TEMPO.CO, Jakarta - Kepala Badan Pusat Statistik Suhariyanto menyebut kekurangakuratan data produksi beras beberapa tahun belakangan tidak serta merta memengaruhi kebijakan pemerintah. Sebab, data produksi beras bukanlah satu-satunya acuan pemerintah dalam mengambil kebijakan.
BACA: Indonesia Masih Impor Meski Surplus Beras, BPS Beri Penjelasan
"Data yang digunakan untuk membuat kebijakan tidak hanya data produksi, kita punya data harga yang jauh lebih bagus," ujar Suhariyanto di Sekolah Tinggi Ilmu Statistika, Jakarta, Kamis, 25 Oktober 2018.
Dengan data harga, pemerintah bisa memantau pergerakan harga secara bulanan. Sehingga pemerintah bisa menetapkan langkah-langkah ketika harga melambung tinggi. Di samping itu, pemerintah juga mengatongi data stok beras di Perum Badan Urusan Logistik.
BACA: Beras Diprediksi Surplus, Kementan: Kebutuhan Terpenuhi Produk Lokal
Suhariyanto mengatakan lembaganya dan beberapa pengamat ekonomi sudah lama menduga bahwa data produksi beras Indonesia kurang akurat. "Kita semua menduga itu overestimate," kata dia.
Ada sejumlah indikator yang menguatkan dugaan BPS tersebut.
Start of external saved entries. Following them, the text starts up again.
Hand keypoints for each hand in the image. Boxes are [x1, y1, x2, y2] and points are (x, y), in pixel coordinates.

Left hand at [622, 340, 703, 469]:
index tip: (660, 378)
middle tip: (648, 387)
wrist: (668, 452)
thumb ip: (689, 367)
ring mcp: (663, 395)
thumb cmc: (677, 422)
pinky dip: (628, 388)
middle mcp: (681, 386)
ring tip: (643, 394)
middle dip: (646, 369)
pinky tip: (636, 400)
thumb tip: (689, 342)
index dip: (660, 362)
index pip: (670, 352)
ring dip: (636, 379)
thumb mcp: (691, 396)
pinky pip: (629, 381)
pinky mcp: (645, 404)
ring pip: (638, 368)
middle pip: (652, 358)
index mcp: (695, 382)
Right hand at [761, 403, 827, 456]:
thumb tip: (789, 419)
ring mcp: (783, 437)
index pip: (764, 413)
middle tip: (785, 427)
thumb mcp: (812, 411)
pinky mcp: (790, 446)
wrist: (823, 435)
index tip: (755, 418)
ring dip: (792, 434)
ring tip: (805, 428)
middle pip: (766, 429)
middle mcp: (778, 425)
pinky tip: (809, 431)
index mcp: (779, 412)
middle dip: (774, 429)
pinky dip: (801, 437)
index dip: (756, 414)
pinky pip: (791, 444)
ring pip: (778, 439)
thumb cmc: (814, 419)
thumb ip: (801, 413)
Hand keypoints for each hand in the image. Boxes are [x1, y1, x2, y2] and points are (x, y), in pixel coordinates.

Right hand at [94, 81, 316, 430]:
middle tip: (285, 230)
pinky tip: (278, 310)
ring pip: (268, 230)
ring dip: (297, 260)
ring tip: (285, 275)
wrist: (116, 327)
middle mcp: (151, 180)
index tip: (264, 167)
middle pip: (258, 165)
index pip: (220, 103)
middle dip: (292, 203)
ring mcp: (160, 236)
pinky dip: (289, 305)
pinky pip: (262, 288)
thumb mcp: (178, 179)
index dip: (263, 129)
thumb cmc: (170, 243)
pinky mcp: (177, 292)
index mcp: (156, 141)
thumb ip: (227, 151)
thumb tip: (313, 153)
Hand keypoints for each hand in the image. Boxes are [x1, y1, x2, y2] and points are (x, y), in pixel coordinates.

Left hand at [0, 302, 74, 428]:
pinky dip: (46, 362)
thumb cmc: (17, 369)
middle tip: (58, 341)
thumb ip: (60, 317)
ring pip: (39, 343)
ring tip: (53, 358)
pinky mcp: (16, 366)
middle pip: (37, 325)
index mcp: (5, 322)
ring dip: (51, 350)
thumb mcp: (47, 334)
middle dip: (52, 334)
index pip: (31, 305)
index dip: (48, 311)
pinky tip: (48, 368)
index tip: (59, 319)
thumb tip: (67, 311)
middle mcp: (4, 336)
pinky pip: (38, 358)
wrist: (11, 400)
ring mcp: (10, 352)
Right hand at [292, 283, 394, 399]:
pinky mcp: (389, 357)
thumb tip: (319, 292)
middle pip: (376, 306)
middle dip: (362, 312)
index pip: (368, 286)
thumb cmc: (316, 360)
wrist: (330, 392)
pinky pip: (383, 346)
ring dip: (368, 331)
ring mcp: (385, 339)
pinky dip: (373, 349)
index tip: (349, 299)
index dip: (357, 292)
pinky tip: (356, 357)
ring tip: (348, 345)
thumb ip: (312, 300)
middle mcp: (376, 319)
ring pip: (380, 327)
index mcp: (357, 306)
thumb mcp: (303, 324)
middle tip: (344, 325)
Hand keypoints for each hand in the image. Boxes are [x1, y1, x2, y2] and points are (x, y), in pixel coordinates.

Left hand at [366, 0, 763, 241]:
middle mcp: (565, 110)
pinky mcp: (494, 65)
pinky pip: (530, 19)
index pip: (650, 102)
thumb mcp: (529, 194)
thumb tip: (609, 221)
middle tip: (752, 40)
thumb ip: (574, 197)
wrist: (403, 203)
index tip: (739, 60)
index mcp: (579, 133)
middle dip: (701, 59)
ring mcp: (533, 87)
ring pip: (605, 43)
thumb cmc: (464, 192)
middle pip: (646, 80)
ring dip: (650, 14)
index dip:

Antara lain, kata Suhariyanto, adalah tingginya harga dan perlunya impor beras, kendati disebutkan bahwa produksi domestik melimpah.
"Kalau kita gandeng-gandengkan, ada yang tidak konsisten, enggak koheren, dan tidak membentuk sebuah cerita yang utuh," ujar Suhariyanto.
Kendati sudah lama menduga adanya ketidakakuratan dalam perhitungan produksi beras, Suhariyanto mengatakan pembenahan data beras bukanlah hal yang mudah untuk dilakukan.
"BPS juga ikut berkontribusi salah, tidak cepat merubah metodologinya," kata Suhariyanto. Tantangan dalam merumuskan metodologi teranyar, menurut dia, contohnya adalah perlunya ada metodologi yang objektif dan dibantu teknologi terkini. Sehingga hasilnya bisa cepat dan transparan.
"Makanya saya mengundang banyak ekonom untuk mengkritisi," ujar Suhariyanto. Dengan metodologi teranyar, BPS dapat menghitung produksi pangan bulanan dan tiga bulan ke depan.
Sebelumnya, Wakil Presiden Jusuf Kalla menyatakan bahwa data produksi beras nasional selama 20 tahun terakhir keliru. "Selama ini, sejak tahun 1997, terjadi suatu angka yang sesuai dengan lapangan. Angka produksi beras sejak 1997 sampai dengan sekarang itu terjadi produksi yang bertambah terus, padahal di lain pihak sawah berkurang 1,5 persen per tahun dan penduduk bertambah," kata JK usai rapat terbatas di Kantor Wapres, Jakarta, Senin, 22 Oktober 2018.
Dia melanjutkan sejak 2015, BPS tidak mengeluarkan perkiraan proyeksi produksi beras nasional. Hal itu disebabkan adanya kekeliruan penghitungan luas lahan oleh Kementerian Pertanian. "Bahwa ini pencatatan sejak 1997 yang lalu, saya termasuk salah juga sebagai Wapres yang lalu karena tidak segera mengevaluasi," ujar JK.
Dalam rilis teranyarnya, BPS mencatat luas panen tahun 2018 diperkirakan mencapai 10,9 juta hektare. Adapun, berdasarkan perhitungan luas panen diperkirakan produksi gabah kering giling atau GKG mencapai 49,65 juta ton sampai September 2018.
Sedangkan, potensi produksi sampai Desember 2018 diperkirakan sebesar 56,54 juta ton gabah atau setara dengan 32,42 juta ton beras. Karena itu, dengan angka konsumsi beras mencapai 29,57 juta ton per tahun, maka diketahui surplus beras diperkirakan mencapai 2,85 juta ton.